Que nuestro hispanoamericanismo, que el criterio de La Gaceta Literaria, en este punto cardinal de vitalidad expansiva, es absolutamente puro y generoso y no implica hegemonía política o intelectual de ninguna clase, lo evidencia el hecho de que nosotros siempre hemos tendido a considerar el área intelectual americana como una prolongación del área española. Y esto, no por un propósito anexionista reprobable, sino por el deseo de borrar fronteras, de no establecer distingos, de agrupar bajo un mismo común denominador de consideración idéntica toda la producción intelectual en la misma lengua; por el deseo de anular diferencias valoradoras, juzgando con el mismo espíritu personas y obras de aquende y allende el Atlántico.

Esta nivelación de relaciones de países y culturas heterogéneas tiene más importancia y transcendencia, es más revolucionaria de lo que a primera vista parece. Pues presupone la rectificación de un estado de cosas y la instauración de un nuevo espíritu amistoso entre dos mundos fraternos. ¿Para qué engañarnos? Como somos jóvenes y a los jóvenes espíritus hispanoamericanos nos dirigimos, mejor que acudir a las habituales y diplomáticas perífrasis, es hablarnos con valentía y sin rebozos. Creemos que nuestros amigos de allende el Atlántico nos agradecerán un planteamiento sincero de esta vitalísima cuestión, que hoy sólo tenemos espacio para bosquejar. Pues bien, digámoslo claramente: hasta hace poco tiempo la producción intelectual hispanoamericana, no sólo era poco conocida entre nosotros –ya que ninguna publicación, antes de La Gaceta Literaria, recogía sus novedades al día–, sino que hasta sufría cierto descrédito. ¿A qué atribuir esto? Pues no a otra cosa, en gran parte, que a los efectos contraproducentes usados en el sector específicamente literario por los torpes excesos del hispanoamericanismo infausto, que ha venido prevaleciendo hasta hace poco. Banquetes y cachupinadas, tremolar de banderas, fuegos de artificio retórico y disparos de magnesio habían alejado a España –la España intelectual más joven y exigente– de América, en sus valores contemporáneos, en vez de aproximárnoslos.

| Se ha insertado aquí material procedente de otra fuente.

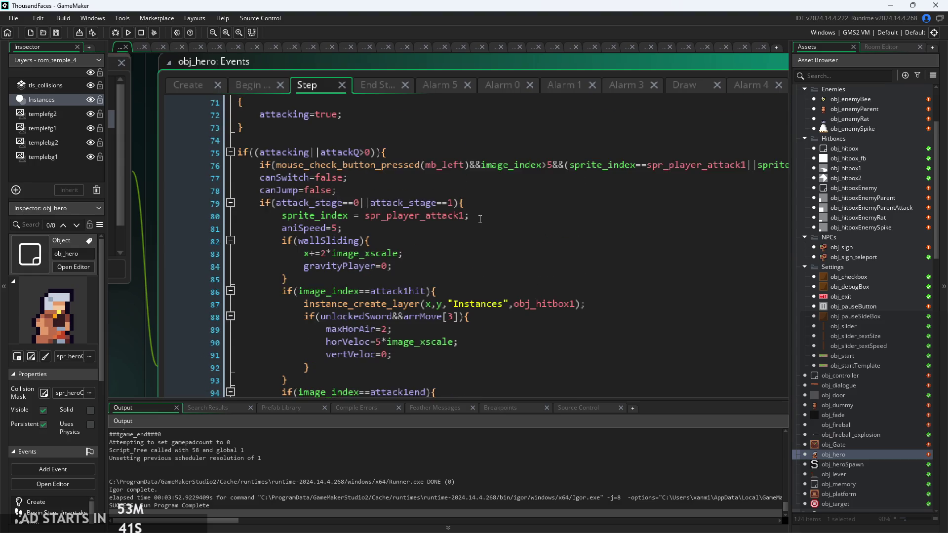
click(479, 221)
click(127, 34)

Además, ¿de qué ha servido tamaño estruendo verbalista, cuál ha sido, en el orden práctico, su utilidad inmediata, si nuestra exportación de libros y revistas a América es muy escasa, en proporción con las cifras que debiera alcanzar, si el libro español, en la mayor parte de Suramérica, no puede competir en precios con el libro francés e italiano; y si, por otra parte, la reciprocidad no existe? Esto es, que sigue dándose el caso de no ser posible encontrar en las librerías españolas, más que, por azar, libros y revistas de América.

He ahí algunos de los puntos concretos cuya resolución es urgente. Si nuestra idea prevalece, si al terminar con el dañino latinismo, hacemos a Madrid meridiano de Hispanoamérica y atraemos hacia España intereses legítimos que nos corresponden, hoy desviados, habremos dado un paso definitivo para hacer real y positivo el leal acercamiento de Hispanoamérica, de sus hombres y de sus libros.